SEVEN COLOMBIAN ARTISTS: NUEVEOCHENTA GALLERY AT MARC STRAUS
The gallery is pleased to present SEVEN COLOMBIAN ARTISTS: NUEVEOCHENTA GALLERY AT MARC STRAUS, a collaborative exhibition with Bogotá-based gallery Nueveochenta.
While international in scope, this exhibition focuses exclusively on seven Colombian artists—Beatriz Olano, Fernando Uhía, Jaime Ávila, Jaime Tarazona, Juan Rodríguez Varón, Luis Hernández Mellizo, and Natalia Castañeda—all invited by Nueveochenta to participate in an international dialogue. Colombia holds a prominent place in the global cultural imagination and this exhibition offers New York audiences direct access to the pulse of contemporary Colombian art, with a focus on Bogotá.
This presentation marks the beginning of a gallery exchange between Marc Straus and Nueveochenta, with Marc Straus exhibiting a group presentation in Bogotá next year. Through this exchange of spaces, we aim to promote dialogue and mutual understanding, while fostering strong connections that transcend boundaries and differences, to underscore our shared values.
Natalia Castañeda creates illustrations of the snow-covered Santa Isabel Volcano, which she and her father frequently hiked in her childhood. As climate change continues and her life moves beyond idyllic memories, her intricate pencil drawings become a record of something that will inevitably dissipate.
Luis Hernández Mellizo’s sculptures begin with large reference tomes - dictionaries, atlases, and other books from the pre-internet era that attempted to encapsulate the world’s knowledge within a single publication. He then carves into the covers and pages, questioning ideas about the limits of human understanding. In Universitas, one end of the stack of books is cut out in the shape of South America, and the other end is cut out in the shape of Africa. The two continents were conjoined around 140 million years ago. Hernández Mellizo challenges viewers to consider the connections between these vast, important continents, which are not usually linked in the collective imagination but have much shared history.
Three vibrant painted works by Beatriz Olano stretch painting to new forms and media. Ventura is a series of fifteen square canvases and the most traditional piece in the presentation. El Paseo is a retro suitcase that was purchased at a flea market and reimagined with fresh colors. Cruzado is another vintage find, though its source is not easily identifiable: an oblong wooden frame, possibly an element of a piece of furniture, is reimagined as geometric abstraction and caned with rattan. Rather than the rigid geometry and primary colors of Sol LeWitt’s early work, Olano uses an asymmetric approach and paints in magenta, azure, and persimmon.

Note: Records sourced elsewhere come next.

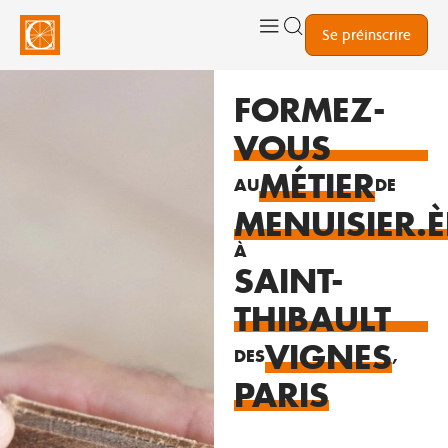
Se préinscrire
FORMEZ-
VOUS
MÉTIER
AU
DE
MENUISIER.È
À
SAINT-
THIBAULT
VIGNES
DES
,
PARIS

Fernando Uhía’s Bipolares canvases also adopt an uninhibited use of the palette, expanding upon the color experiments of predecessors like Josef Albers. Two works from his series, On the Nature of Daylight, are geometric explorations of a genre that has challenged and captivated artists throughout history. Jaime Tarazona’s interpretation of the subject matter involves six canvases of different shapes and shades of blue, assembled in a square. Though modern, the piece has the soothing effect of looking out at the sea on a clear day.
When Juan Rodríguez Varón looks to nature for inspiration, he uses textured brushwork. Using only a few hues and shapes, and forgoing varnish, he creates minimalist canvases that elegantly reflect the rhythms of his titular ferns and dahlias. His compositions suggest other elements, and perhaps even figures, that might emerge from them.
Jaime Avila exhibits two photographs captured in Colombia’s urban environments. One of them, Van Gogh, is a diptych. On the right, there is a stately church on an empty, unpaved road filled with puddles. On the left is a smiling man in the middle of a road lined with buildings on both sides. Though his warm expression and the towering building behind him suggest otherwise, the subject was homeless when Avila took his portrait. This image is juxtaposed with the warmer tones and lights of the church in the diptych's right panel, leaving us with much to ponder about urban layouts and the lives that inhabit them.